*Dataset excerpts*
——————————
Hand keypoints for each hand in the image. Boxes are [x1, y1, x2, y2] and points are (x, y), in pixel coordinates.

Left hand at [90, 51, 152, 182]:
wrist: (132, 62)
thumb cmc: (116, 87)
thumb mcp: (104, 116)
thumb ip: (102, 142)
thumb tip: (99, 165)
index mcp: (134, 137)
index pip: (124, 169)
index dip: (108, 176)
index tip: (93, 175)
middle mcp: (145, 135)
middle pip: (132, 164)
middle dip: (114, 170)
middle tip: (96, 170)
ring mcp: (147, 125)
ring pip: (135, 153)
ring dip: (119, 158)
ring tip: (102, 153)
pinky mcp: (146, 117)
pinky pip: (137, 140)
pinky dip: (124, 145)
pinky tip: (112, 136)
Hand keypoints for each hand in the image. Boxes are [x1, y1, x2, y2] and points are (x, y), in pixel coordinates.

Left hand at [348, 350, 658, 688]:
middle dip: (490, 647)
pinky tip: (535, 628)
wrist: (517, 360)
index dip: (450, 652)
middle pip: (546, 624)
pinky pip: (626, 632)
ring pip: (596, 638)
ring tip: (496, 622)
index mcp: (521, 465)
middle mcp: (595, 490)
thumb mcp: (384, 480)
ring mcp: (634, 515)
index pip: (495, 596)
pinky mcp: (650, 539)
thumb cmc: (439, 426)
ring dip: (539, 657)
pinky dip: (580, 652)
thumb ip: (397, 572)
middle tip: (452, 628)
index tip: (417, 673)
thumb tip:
——————————
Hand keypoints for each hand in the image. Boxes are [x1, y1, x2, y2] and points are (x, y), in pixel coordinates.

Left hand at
——————————
*Activity*
Out of the material above, output word for word the line with "pinky mcp: (146, 117)", the line with "middle tip: (452, 628)", and all lines between them, with nothing else.

*Exercise result*
pinky mcp: (146, 117)
pinky pip: (137, 140)
pinky dip: (124, 145)
pinky tip: (112, 136)
Hand keypoints for each hand in the image. Boxes are [x1, y1, x2, y2] and points are (x, y), in pixel coordinates.

Left hand at [348, 350, 658, 688]:
middle dip: (490, 647)
pinky tip: (535, 628)
wrist: (517, 360)
index dip: (450, 652)
middle pip: (546, 624)
pinky pip: (626, 632)
ring pip: (596, 638)
ring tip: (496, 622)
index mcp: (521, 465)
middle mcp: (595, 490)
thumb mcp: (384, 480)
ring mcp: (634, 515)
index pip: (495, 596)
pinky mcp: (650, 539)
thumb cmc: (439, 426)
ring dip: (539, 657)
pinky dip: (580, 652)
thumb ip: (397, 572)
middle tip: (452, 628)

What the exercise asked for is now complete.